In over 30 years of practice, Dr. Errol Billinkoff rarely saw a man without kids come into his Winnipeg clinic to get a vasectomy. But since the pandemic began, he says it’s become an almost daily occurrence.
And he’s not alone.
“At first, I thought I was the only one who was noticing this,” Billinkoff, who brought a no-scalpel vasectomy procedure to Winnipeg in the early 1990s, told CBC News in a November interview.
“But I am part of an international chat group where doctors who do vasectomies participate and the topic came up, and it’s like everybody notices it.”
Other Canadian doctors, like Dr. Pierre Boucher in Montreal and Dr. Neil Pollock in Vancouver, perform thousands of vasectomies a year. Both told CBC news they’ve noticed a similar trend at their practices.
Their observations coincide with Canada’s steeply declining fertility rate. In 2023, that rate was 1.26 children born per woman – Canada’s lowest on record, according to Statistics Canada.
In 2019, the fertility rate was 1.47.
Economy, climate change factors
All three doctors say they’ve noticed three overarching reasons men who don’t have kids give for getting the snip: the economy, climate change and wanting more freedom.
All those things played into Ian Clements’s decision to get a vasectomy.
“Even as a teenager, the thought of having kids was just terrifying for me,” he told CBC.
But there were other reasons too.
He got the procedure at 30, spurred in part by how difficult it was for his girlfriend at the time to find birth control that worked for her.
“So that was my tipping point. It was kind of helping me help my partner.”
Daniel Kinley got his vasectomy earlier this year.
Neither he nor his fiancée want kids. Together, they decided it was easier for him to take on the responsibility for birth control.
Kinley went through a brief period of wanting kids, but changed his mind as he struggled to get a foothold in the economy, he said.

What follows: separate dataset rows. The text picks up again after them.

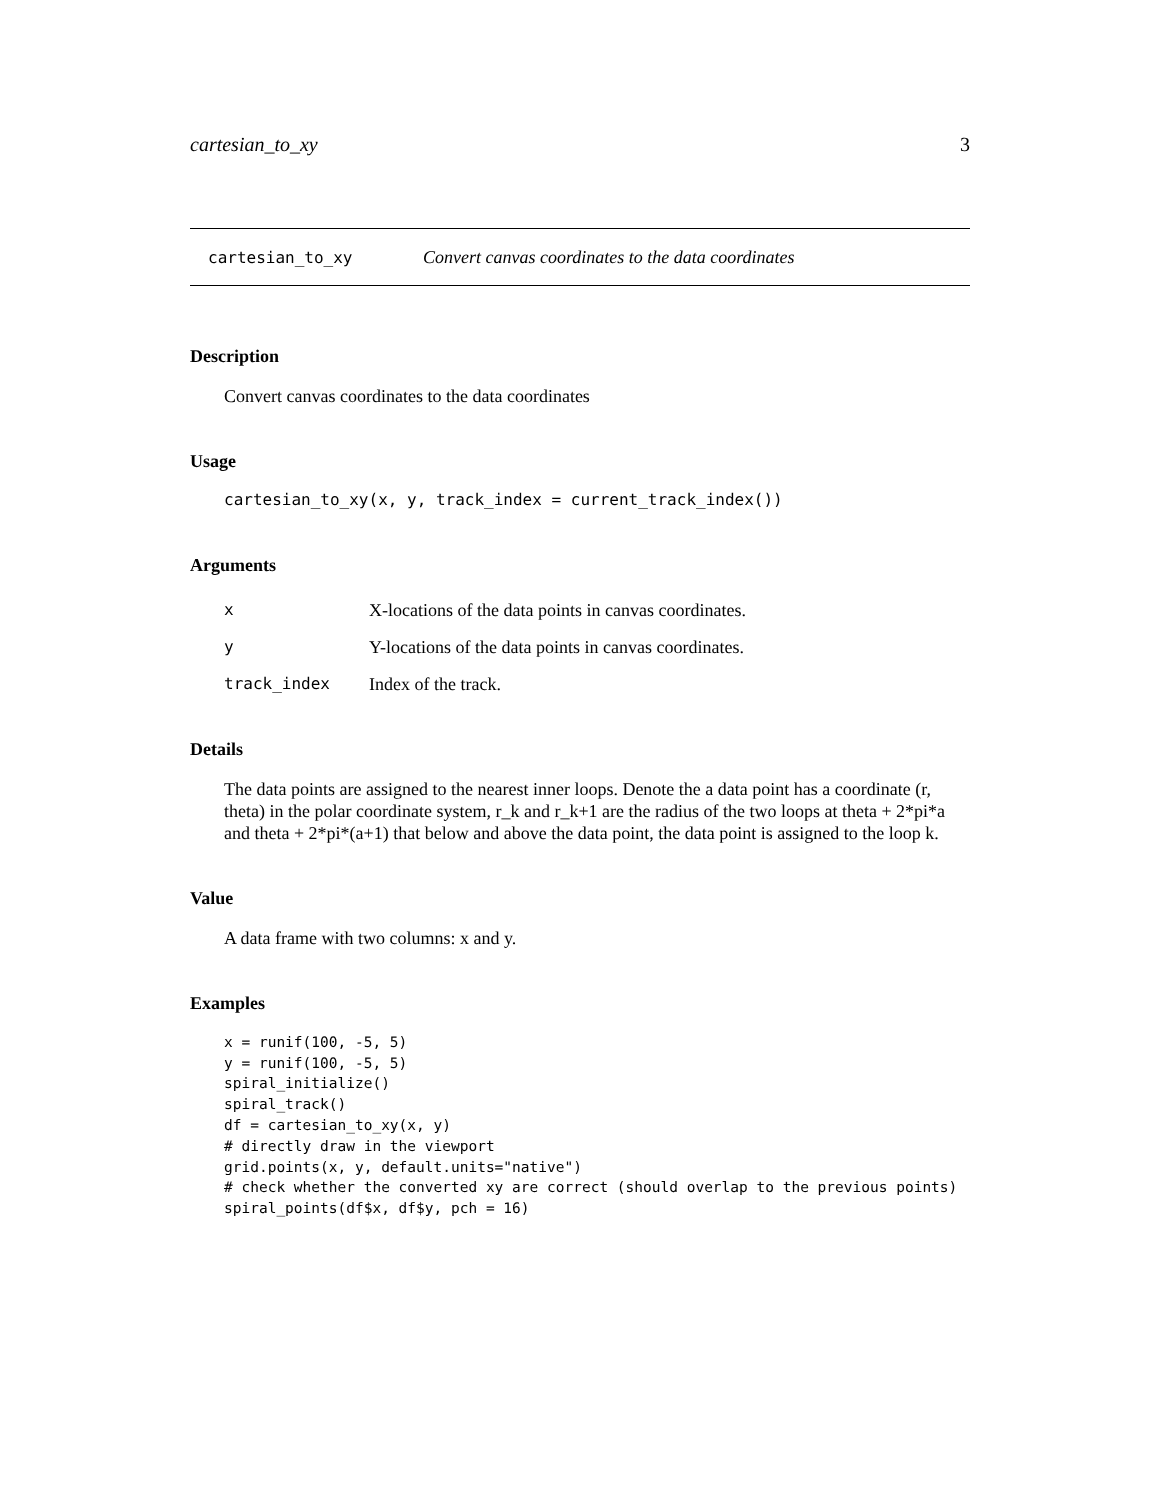cartesian_to_xy 3
cartesian_to_xy Convert canvas coordinates to the data coordinates
Description
Convert canvas coordinates to the data coordinates
Usage
cartesian_to_xy(x, y, track_index = current_track_index())
Arguments
| x | X-locations of the data points in canvas coordinates. |
| y | Y-locations of the data points in canvas coordinates. |
| track_index | Index of the track. |
Details
The data points are assigned to the nearest inner loops. Denote the a data point has a coordinate (r, theta) in the polar coordinate system, r_k and r_k+1 are the radius of the two loops at theta + 2*pi*a and theta + 2*pi*(a+1) that below and above the data point, the data point is assigned to the loop k.
Value
A data frame with two columns: x and y.
Examples
x = runif(100, -5, 5)
y = runif(100, -5, 5)
spiral_initialize()
spiral_track()
df = cartesian_to_xy(x, y)
# directly draw in the viewport
grid.points(x, y, default.units="native")
# check whether the converted xy are correct (should overlap to the previous points)
spiral_points(df$x, df$y, pch = 16)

“I have very mild autism, and it was very difficult for me to find a job for many years, and it’s all a little difficult now as a 34-year-old.”

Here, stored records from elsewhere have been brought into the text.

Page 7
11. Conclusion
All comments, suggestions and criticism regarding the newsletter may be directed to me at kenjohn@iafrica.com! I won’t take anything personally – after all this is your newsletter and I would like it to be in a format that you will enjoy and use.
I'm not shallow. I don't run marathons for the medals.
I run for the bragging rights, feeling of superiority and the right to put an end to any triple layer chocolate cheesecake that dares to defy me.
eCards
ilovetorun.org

Both Kinley and Clements are part of a growing group of people who publicly identify as choosing not to have kids, says Michigan State University’s Zachary Neal.

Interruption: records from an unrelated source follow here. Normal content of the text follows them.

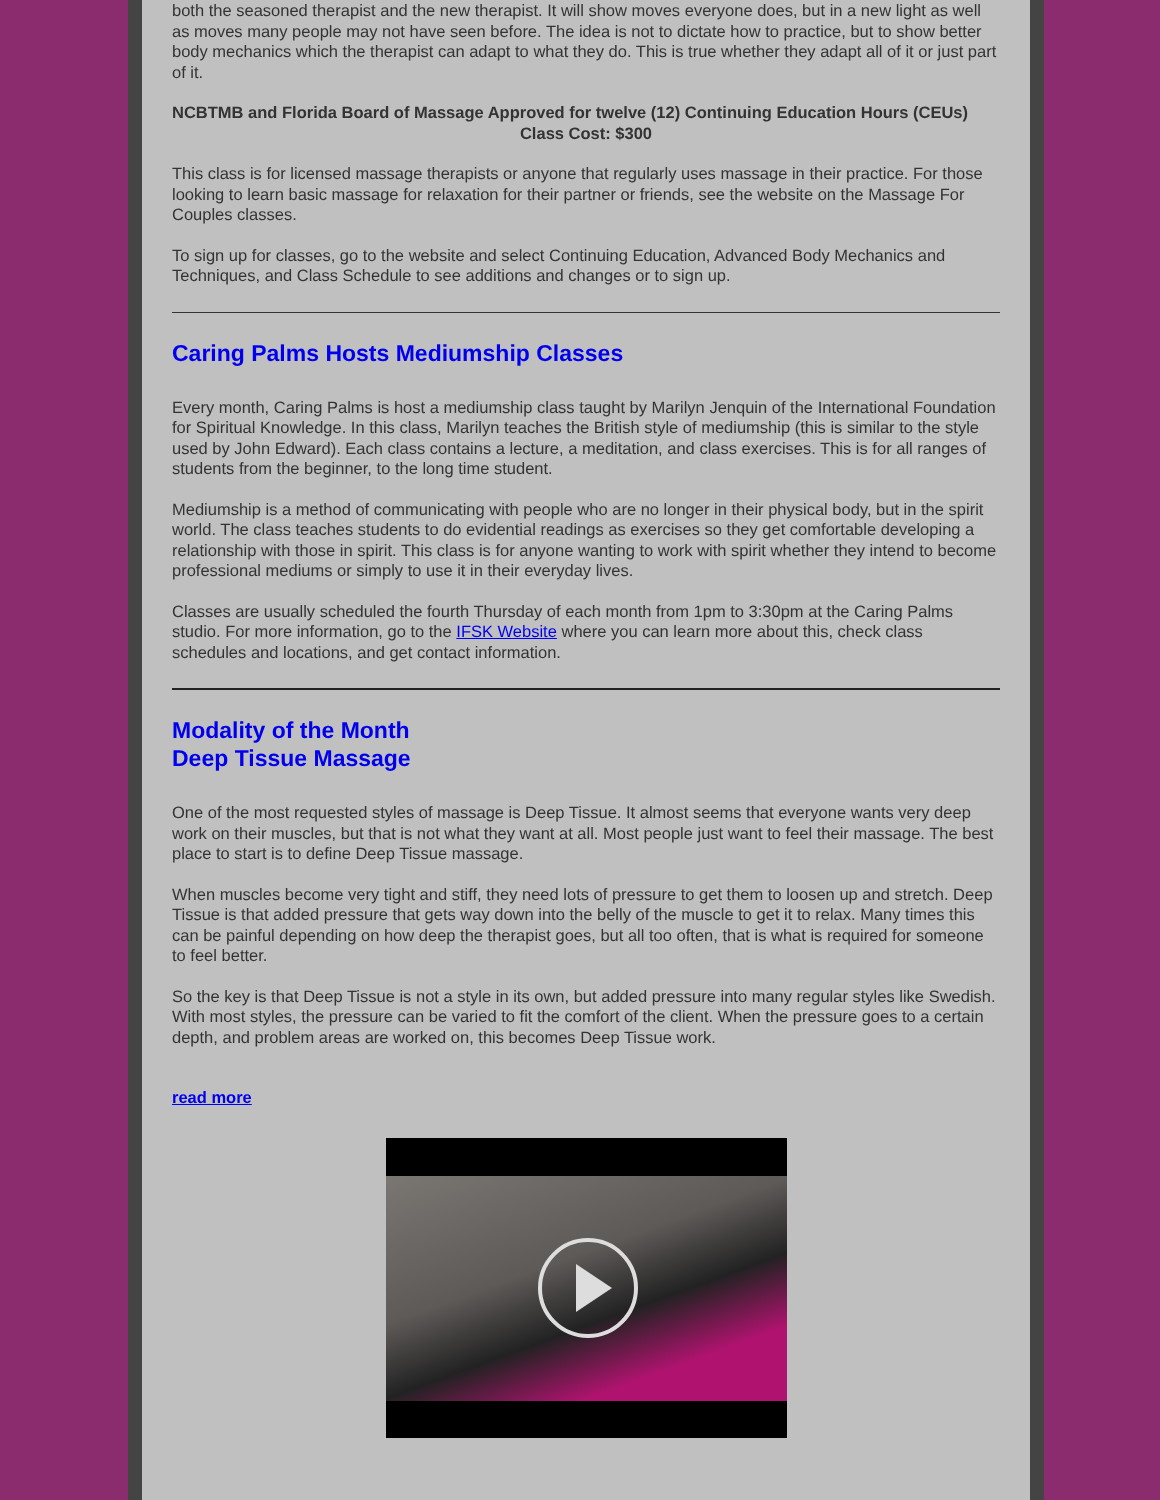both the seasoned therapist and the new therapist. It will show moves everyone does, but in a new light as well as moves many people may not have seen before. The idea is not to dictate how to practice, but to show better body mechanics which the therapist can adapt to what they do. This is true whether they adapt all of it or just part of it.
NCBTMB and Florida Board of Massage Approved for twelve (12) Continuing Education Hours (CEUs)
Class Cost: $300
This class is for licensed massage therapists or anyone that regularly uses massage in their practice. For those looking to learn basic massage for relaxation for their partner or friends, see the website on the Massage For Couples classes.
To sign up for classes, go to the website and select Continuing Education, Advanced Body Mechanics and Techniques, and Class Schedule to see additions and changes or to sign up.
Caring Palms Hosts Mediumship Classes
Every month, Caring Palms is host a mediumship class taught by Marilyn Jenquin of the International Foundation for Spiritual Knowledge. In this class, Marilyn teaches the British style of mediumship (this is similar to the style used by John Edward). Each class contains a lecture, a meditation, and class exercises. This is for all ranges of students from the beginner, to the long time student.
Mediumship is a method of communicating with people who are no longer in their physical body, but in the spirit world. The class teaches students to do evidential readings as exercises so they get comfortable developing a relationship with those in spirit. This class is for anyone wanting to work with spirit whether they intend to become professional mediums or simply to use it in their everyday lives.
Classes are usually scheduled the fourth Thursday of each month from 1pm to 3:30pm at the Caring Palms studio. For more information, go to the IFSK Website where you can learn more about this, check class schedules and locations, and get contact information.
Modality of the Month
Deep Tissue Massage
One of the most requested styles of massage is Deep Tissue. It almost seems that everyone wants very deep work on their muscles, but that is not what they want at all. Most people just want to feel their massage. The best place to start is to define Deep Tissue massage.
When muscles become very tight and stiff, they need lots of pressure to get them to loosen up and stretch. Deep Tissue is that added pressure that gets way down into the belly of the muscle to get it to relax. Many times this can be painful depending on how deep the therapist goes, but all too often, that is what is required for someone to feel better.
So the key is that Deep Tissue is not a style in its own, but added pressure into many regular styles like Swedish. With most styles, the pressure can be varied to fit the comfort of the client. When the pressure goes to a certain depth, and problem areas are worked on, this becomes Deep Tissue work.
read more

“We do know that men are very slightly more likely to say they don’t want children,” said Neal, a psychology professor who has seen people who decide not to have children.
“But what we don’t know is if this is a true increase in the number of people who don’t want children, or if more people are comfortable saying they don’t want children.”
Neal says it’s possible there have always been a significant number of people who didn’t want kids, but stigma has kept them from saying so.
“We certainly think that as people see more child-free individuals expressing this choice, they see it as a more acceptable life course to choose. And that may partly explain the increase in numbers we’re seeing.”
Historically, physicians have refused to perform vasectomies on young childless men, and many still do, said Bilinkoff.
The conventional wisdom is that the younger a patient is, the more likely they are to regret their decision down the road, he said. Physicians try to protect patients from that future regret.
But as more men like Clements and Kinley come in for vasectomies, Billinkoff says he and other physicians are changing their approach.
“I used to pretty much refuse it,” he said of performing the procedure for younger men.
But “more and more, we’re realizing that it’s not really our choice, but it’s really their choice.”